:: RECORD SET ::
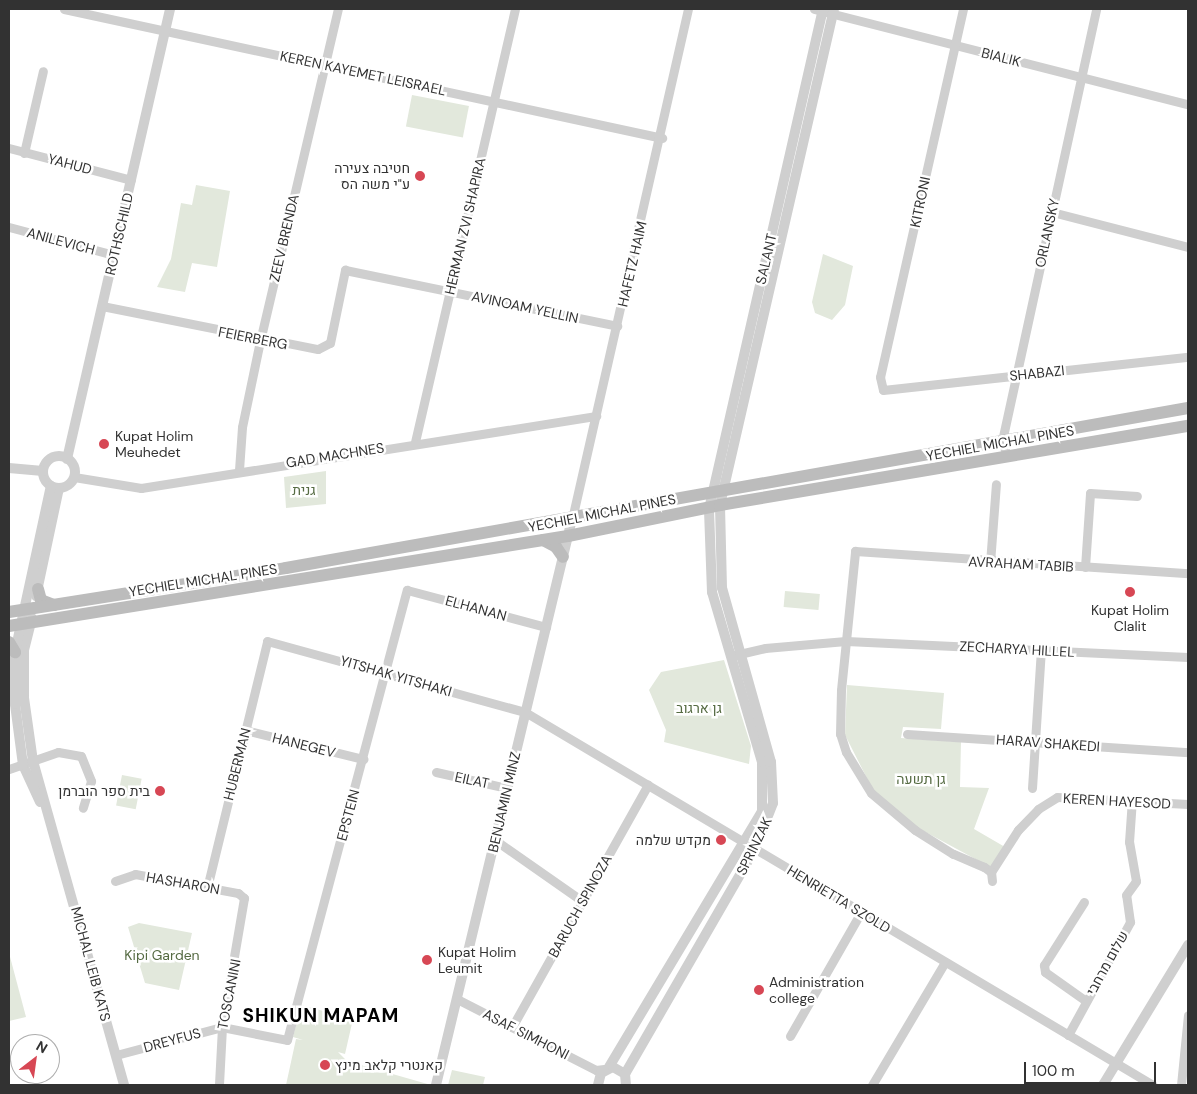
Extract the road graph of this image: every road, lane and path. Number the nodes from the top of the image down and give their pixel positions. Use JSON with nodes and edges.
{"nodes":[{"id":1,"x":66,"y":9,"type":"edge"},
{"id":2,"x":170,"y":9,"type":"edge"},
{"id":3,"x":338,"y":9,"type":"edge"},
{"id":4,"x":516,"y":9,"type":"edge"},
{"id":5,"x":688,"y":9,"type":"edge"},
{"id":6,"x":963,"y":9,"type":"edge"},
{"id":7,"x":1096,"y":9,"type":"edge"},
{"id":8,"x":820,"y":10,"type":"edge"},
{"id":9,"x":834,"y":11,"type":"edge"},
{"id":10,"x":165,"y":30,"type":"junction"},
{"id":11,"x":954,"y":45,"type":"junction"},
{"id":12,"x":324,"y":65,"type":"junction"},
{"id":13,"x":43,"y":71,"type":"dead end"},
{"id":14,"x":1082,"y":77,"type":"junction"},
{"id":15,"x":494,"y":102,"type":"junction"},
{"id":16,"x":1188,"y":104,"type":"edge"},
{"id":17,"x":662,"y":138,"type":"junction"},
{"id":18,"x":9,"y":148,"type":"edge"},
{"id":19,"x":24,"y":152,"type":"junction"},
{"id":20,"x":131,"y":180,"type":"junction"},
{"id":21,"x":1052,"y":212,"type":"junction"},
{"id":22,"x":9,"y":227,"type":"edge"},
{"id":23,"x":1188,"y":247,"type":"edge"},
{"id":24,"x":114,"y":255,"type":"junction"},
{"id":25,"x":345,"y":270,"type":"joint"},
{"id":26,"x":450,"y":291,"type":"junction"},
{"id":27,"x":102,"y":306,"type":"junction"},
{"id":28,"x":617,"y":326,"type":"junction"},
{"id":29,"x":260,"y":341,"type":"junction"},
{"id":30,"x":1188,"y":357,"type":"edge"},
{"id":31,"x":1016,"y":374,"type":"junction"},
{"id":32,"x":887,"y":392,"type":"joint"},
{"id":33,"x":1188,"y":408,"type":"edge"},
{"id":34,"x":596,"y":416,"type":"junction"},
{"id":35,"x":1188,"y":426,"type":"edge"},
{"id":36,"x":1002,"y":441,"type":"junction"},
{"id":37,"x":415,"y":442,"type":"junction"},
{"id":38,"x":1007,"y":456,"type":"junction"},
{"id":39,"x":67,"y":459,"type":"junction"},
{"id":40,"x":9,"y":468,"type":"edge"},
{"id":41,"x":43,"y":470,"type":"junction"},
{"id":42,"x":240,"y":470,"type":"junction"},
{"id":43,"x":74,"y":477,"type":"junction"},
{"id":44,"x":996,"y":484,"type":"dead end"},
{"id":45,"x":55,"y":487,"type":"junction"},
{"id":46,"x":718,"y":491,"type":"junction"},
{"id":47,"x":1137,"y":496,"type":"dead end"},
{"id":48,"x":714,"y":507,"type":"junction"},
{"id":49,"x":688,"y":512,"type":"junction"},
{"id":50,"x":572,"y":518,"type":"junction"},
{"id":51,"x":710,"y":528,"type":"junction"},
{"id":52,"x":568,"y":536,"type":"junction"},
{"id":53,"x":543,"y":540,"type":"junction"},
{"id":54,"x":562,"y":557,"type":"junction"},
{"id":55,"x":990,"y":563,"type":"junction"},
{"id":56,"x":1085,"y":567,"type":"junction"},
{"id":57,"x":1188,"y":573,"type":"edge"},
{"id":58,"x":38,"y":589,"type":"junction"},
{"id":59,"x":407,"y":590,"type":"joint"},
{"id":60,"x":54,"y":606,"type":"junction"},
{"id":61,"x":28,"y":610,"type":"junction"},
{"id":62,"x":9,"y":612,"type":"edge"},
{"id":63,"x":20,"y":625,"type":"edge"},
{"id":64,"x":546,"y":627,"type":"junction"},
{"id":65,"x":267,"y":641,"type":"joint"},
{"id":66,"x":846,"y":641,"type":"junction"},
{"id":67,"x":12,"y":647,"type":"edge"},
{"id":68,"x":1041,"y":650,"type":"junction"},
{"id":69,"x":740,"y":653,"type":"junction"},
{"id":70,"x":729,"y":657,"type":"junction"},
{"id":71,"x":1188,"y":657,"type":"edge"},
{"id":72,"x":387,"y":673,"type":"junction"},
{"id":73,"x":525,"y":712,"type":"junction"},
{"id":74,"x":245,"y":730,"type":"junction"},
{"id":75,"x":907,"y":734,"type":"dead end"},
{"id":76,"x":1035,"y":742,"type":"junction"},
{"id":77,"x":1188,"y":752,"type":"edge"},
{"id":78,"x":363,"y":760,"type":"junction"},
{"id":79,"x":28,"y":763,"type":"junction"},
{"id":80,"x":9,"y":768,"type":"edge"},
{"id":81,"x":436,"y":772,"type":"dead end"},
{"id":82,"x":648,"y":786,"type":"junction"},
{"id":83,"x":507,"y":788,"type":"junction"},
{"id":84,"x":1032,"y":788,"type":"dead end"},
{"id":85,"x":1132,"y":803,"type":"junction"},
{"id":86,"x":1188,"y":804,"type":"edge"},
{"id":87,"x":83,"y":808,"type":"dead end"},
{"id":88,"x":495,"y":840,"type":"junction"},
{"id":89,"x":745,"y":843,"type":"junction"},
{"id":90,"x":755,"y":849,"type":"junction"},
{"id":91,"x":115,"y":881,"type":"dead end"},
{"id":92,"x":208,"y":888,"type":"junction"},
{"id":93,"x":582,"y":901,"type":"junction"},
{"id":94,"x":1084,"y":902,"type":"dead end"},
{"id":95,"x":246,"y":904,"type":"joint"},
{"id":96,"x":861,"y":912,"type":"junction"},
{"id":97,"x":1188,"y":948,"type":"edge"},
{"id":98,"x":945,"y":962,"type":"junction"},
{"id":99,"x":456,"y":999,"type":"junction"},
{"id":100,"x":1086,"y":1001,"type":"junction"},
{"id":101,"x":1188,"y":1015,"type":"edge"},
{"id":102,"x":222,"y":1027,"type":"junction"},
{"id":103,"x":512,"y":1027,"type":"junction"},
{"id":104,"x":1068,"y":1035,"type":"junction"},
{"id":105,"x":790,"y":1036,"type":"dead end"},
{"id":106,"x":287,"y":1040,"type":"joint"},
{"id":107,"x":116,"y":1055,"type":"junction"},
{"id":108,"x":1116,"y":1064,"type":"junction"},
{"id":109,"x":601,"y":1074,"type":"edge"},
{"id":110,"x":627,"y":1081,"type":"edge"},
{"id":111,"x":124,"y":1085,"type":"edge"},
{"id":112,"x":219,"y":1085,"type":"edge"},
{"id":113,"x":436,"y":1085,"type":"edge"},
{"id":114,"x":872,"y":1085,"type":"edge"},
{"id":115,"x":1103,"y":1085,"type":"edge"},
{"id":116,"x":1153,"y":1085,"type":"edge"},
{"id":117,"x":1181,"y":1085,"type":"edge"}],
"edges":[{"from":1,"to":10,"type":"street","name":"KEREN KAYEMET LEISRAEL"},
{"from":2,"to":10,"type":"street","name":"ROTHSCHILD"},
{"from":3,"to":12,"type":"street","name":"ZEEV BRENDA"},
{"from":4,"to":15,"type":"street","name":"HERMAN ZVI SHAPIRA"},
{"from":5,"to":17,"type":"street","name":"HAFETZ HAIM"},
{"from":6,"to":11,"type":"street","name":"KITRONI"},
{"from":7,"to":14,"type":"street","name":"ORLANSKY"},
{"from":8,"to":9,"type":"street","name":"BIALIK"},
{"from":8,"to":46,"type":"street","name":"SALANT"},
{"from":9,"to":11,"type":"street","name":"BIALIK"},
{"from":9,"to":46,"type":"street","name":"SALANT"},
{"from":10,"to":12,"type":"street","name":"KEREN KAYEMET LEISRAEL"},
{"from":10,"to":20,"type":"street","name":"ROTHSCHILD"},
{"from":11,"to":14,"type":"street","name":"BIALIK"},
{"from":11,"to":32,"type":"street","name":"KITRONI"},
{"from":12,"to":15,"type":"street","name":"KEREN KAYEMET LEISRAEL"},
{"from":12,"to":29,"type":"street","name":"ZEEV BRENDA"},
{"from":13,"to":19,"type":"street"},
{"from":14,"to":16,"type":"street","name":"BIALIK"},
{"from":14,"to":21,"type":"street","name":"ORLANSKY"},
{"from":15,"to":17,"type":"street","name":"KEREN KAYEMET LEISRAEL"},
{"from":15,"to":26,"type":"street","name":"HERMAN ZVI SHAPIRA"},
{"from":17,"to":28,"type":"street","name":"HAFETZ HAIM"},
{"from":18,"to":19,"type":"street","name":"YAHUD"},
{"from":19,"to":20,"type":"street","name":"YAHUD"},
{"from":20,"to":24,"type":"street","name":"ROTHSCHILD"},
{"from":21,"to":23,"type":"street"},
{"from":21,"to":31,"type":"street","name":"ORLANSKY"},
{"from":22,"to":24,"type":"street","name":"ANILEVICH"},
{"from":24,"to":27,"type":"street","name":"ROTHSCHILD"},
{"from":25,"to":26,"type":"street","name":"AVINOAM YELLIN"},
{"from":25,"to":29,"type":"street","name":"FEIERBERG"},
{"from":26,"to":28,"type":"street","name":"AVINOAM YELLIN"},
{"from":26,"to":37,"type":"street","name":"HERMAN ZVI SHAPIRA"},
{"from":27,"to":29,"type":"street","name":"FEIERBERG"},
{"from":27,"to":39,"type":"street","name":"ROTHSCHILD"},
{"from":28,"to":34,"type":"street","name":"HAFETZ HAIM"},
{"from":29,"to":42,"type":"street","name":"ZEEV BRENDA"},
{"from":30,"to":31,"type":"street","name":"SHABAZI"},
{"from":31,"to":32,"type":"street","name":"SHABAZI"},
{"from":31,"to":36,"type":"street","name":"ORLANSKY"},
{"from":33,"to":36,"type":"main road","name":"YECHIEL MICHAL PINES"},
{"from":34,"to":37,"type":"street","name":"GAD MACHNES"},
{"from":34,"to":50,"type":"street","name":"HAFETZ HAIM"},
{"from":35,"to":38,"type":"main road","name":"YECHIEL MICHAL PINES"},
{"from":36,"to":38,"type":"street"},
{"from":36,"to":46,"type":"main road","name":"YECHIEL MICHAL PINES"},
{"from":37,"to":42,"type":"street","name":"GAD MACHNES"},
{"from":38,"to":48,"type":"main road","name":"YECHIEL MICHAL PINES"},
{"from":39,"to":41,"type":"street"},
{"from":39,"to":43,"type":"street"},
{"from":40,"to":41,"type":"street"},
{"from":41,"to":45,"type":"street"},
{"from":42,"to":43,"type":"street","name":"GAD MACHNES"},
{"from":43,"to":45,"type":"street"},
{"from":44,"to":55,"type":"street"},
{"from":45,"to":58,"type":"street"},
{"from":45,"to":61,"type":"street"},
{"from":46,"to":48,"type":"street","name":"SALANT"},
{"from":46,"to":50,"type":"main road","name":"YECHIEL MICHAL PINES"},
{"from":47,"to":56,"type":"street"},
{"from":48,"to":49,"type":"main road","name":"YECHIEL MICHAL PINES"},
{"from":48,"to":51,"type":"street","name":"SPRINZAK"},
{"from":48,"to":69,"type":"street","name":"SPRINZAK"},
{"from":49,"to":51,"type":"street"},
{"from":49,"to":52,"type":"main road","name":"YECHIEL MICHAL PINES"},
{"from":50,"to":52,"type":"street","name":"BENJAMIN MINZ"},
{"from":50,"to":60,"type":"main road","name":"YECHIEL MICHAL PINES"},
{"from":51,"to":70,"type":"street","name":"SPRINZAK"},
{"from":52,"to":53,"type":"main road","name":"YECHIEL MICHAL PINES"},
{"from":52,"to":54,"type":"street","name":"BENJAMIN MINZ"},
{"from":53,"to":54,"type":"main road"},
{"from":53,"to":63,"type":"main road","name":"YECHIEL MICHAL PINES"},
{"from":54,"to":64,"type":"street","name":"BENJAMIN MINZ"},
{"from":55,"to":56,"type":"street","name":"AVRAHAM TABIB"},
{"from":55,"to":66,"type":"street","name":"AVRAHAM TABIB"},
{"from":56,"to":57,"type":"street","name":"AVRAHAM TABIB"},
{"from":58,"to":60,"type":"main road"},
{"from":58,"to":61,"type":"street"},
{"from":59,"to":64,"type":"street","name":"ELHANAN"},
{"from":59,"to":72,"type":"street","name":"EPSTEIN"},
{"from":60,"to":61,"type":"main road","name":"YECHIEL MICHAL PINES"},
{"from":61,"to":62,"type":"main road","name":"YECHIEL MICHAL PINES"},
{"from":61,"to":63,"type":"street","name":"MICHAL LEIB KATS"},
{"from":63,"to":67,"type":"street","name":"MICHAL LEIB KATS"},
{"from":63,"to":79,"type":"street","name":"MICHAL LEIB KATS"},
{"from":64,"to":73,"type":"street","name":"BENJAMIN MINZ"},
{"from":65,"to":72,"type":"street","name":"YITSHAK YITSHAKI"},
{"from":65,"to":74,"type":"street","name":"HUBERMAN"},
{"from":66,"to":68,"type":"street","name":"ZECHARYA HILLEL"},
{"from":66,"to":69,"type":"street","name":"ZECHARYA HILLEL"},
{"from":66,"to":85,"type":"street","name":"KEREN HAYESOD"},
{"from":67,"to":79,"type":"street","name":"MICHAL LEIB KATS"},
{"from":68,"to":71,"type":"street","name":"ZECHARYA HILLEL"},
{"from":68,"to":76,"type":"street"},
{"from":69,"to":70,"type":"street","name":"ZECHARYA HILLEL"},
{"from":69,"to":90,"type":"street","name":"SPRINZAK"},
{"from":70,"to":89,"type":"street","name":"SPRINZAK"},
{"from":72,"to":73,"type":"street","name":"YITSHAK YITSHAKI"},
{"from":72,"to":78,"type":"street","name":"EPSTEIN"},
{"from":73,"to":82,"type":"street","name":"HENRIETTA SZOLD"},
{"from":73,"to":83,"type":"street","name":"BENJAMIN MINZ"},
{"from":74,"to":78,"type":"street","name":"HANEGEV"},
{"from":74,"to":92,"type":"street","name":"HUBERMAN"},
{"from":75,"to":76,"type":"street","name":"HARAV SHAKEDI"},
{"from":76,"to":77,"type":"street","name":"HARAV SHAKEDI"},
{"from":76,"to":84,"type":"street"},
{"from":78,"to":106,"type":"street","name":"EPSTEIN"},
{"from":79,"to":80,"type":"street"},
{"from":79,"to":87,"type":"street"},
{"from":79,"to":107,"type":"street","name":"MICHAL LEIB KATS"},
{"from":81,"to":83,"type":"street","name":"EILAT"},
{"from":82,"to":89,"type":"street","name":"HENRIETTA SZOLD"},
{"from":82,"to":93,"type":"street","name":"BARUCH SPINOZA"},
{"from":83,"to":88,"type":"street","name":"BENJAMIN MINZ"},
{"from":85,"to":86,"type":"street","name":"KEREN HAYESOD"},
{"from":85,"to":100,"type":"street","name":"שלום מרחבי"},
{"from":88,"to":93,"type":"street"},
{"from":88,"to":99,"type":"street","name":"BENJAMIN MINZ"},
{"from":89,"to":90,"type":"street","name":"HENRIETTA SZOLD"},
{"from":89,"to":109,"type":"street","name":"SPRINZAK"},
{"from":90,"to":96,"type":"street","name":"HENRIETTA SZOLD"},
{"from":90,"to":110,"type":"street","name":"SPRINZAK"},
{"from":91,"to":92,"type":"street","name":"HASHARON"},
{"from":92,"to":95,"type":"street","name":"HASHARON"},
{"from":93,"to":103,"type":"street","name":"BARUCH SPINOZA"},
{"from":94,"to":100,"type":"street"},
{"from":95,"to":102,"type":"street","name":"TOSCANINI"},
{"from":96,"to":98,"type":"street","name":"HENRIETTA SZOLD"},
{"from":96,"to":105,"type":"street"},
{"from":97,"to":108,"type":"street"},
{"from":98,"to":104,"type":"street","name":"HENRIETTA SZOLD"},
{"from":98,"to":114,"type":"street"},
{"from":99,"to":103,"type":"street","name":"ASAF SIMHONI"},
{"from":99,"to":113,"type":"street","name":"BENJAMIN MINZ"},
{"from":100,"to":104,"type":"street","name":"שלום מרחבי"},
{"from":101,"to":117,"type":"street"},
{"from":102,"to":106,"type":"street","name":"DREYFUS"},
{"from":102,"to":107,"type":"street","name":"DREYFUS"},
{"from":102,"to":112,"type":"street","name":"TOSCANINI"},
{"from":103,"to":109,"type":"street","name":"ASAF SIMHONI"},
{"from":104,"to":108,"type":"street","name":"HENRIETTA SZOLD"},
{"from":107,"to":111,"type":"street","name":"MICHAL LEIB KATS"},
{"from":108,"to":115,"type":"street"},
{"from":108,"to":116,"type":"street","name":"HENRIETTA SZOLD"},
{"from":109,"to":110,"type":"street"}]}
==
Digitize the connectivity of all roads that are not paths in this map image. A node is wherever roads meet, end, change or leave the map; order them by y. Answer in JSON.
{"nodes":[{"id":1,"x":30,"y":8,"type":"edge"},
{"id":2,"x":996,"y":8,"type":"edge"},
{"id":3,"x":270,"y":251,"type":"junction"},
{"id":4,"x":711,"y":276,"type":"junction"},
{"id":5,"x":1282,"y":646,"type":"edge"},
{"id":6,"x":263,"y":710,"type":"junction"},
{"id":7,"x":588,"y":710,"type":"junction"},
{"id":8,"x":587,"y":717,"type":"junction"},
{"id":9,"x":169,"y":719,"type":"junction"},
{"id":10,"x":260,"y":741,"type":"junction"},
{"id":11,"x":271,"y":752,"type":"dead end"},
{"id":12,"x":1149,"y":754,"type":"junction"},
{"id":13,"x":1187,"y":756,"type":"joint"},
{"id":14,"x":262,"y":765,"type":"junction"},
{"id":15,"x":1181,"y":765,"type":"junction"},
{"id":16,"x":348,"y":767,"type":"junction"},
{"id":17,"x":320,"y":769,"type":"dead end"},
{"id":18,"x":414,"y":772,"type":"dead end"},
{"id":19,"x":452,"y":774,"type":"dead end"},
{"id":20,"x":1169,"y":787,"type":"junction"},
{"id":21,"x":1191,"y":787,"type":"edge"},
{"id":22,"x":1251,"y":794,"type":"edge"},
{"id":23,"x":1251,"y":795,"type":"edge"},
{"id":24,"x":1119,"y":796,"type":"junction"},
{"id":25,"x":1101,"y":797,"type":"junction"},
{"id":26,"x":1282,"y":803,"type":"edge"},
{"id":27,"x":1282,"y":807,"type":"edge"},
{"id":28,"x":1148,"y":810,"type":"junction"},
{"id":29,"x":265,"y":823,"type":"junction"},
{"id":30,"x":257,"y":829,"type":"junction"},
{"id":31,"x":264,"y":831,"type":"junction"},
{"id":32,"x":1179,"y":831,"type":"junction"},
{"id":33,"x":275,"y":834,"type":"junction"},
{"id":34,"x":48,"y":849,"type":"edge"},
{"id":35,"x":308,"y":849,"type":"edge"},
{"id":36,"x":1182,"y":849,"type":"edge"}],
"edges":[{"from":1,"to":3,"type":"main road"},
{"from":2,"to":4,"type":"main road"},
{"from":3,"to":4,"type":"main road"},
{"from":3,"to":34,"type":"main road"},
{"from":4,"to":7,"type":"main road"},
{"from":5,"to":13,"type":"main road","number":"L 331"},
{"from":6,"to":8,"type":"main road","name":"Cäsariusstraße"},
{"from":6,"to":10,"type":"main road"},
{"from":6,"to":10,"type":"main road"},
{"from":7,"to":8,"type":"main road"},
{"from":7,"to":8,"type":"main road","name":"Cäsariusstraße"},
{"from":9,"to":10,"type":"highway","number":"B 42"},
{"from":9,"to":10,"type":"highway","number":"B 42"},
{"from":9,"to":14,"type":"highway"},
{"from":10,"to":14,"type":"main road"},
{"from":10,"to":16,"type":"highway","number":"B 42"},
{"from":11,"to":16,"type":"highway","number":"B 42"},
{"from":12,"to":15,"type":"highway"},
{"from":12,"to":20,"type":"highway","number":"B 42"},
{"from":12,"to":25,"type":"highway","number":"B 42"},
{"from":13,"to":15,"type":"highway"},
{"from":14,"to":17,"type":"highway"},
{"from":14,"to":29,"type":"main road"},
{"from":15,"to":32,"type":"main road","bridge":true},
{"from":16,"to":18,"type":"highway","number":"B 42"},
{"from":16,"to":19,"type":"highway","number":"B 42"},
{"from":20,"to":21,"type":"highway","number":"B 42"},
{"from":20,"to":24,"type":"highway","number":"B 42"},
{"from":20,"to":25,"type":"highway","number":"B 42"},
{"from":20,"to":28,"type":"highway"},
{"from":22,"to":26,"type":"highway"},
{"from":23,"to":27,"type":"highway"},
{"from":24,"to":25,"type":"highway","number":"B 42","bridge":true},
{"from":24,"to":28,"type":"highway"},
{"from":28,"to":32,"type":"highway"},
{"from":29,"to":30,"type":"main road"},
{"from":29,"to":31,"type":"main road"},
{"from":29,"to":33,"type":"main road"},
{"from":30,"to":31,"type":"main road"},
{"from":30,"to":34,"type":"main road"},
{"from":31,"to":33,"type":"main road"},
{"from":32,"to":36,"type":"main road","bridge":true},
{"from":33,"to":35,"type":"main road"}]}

:: WHAT NEEDS TO BE DONE ::
Only a number is expected: how many lines of the data include the string "BENJAMIN".

:: OUTPUT OF THE TASK ::
8